Is TuSimple entering the fiercely competitive visual large model sector to grab a share of the pie?
From the company's current business progress and interviews, the answer is no. TuSimple's technical leader told Blue Whale News that a more accurate description would be that TuSimple aims to become a content company rather than a large model technology company, differentiating itself from platforms like Kuaishou and startups like Pika.
Currently, there are essentially two business models for visual large models on the market: one targets C-end users, providing paid video generation tools or services for creators to produce content; the other targets B-end companies in the film, entertainment, and gaming industries, helping them reduce costs and increase efficiency.

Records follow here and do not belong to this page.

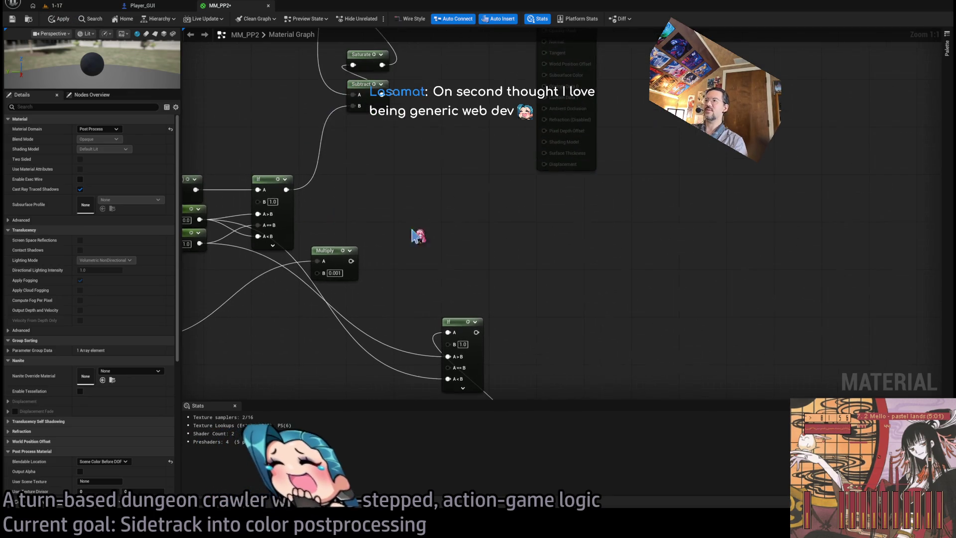
pyautogui.moveTo(488, 335)
pyautogui.mouseDown()
pyautogui.moveTo(491, 184)
pyautogui.moveTo(511, 116)
pyautogui.moveTo(545, 57)
pyautogui.mouseUp()
pyautogui.click(66, 22)
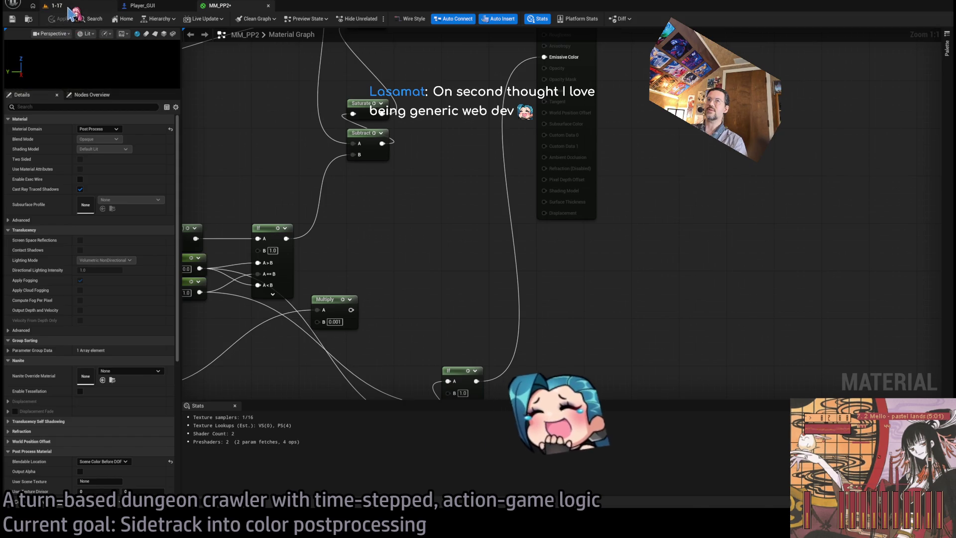
# - Preview the look in the running 1-17 level, then set the If node's B threshold to 0.5
pyautogui.click(56, 5)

TuSimple's technical leader explained to Blue Whale News that if positioned as a pure video model company, there are obvious challenges for both C-end and B-end markets:
On one hand, for C-end users, the target audience for video generation tools are professional creators rather than the general public. The pricing model and profit prospects are unclear, and video models require significant computing power, leading to high operational costs. In the domestic market, it is challenging to attract users and achieve profitability through charging in the short term.
On the other hand, purely B-end technology empowerment faces significant hurdles due to the difficulty for technology companies to deeply understand specific scenario needs and effectively integrate technology into actual production processes, while controlling content quality and style.
Unlike many video models that are focused on pursuing technological versatility, TuSimple has chosen a different third path: directly open-sourcing model technology, not monetizing models, and acquiring classic IPs to produce content itself.
According to Blue Whale News, TuSimple currently has dedicated anime and gaming teams already developing new projects.
"We aspire to build an AI-driven video content creation company, establishing an end-to-end video content generation chain. Ultimately, we aim to attract users and realize commercial value through high-quality content," said TuSimple's technical leader. "Technology is merely a tool; the ultimate goal is to provide content to users."
Currently, TuSimple has ventured into the anime and gaming sectors. Its new brand, CreateAI, has secured the official license for the renowned martial arts IP "The Legend of the Condor Heroes" and will develop a large-scale open-world RPG game. In August 2024, the company also announced a collaboration with Shanghai Three-Body Animation Co., Ltd. to jointly develop the first animated feature film and video game in the "Three-Body Problem" series. It is reported that the company will also launch SLG game tools and games in December.
"We now possess the top IPs of 'The Legend of the Condor Heroes' and 'The Three-Body Problem,' and our goal is to achieve $1 billion in revenue by 2027," Chen Mo stated in a recent interview regarding TuSimple's future direction in AIGC.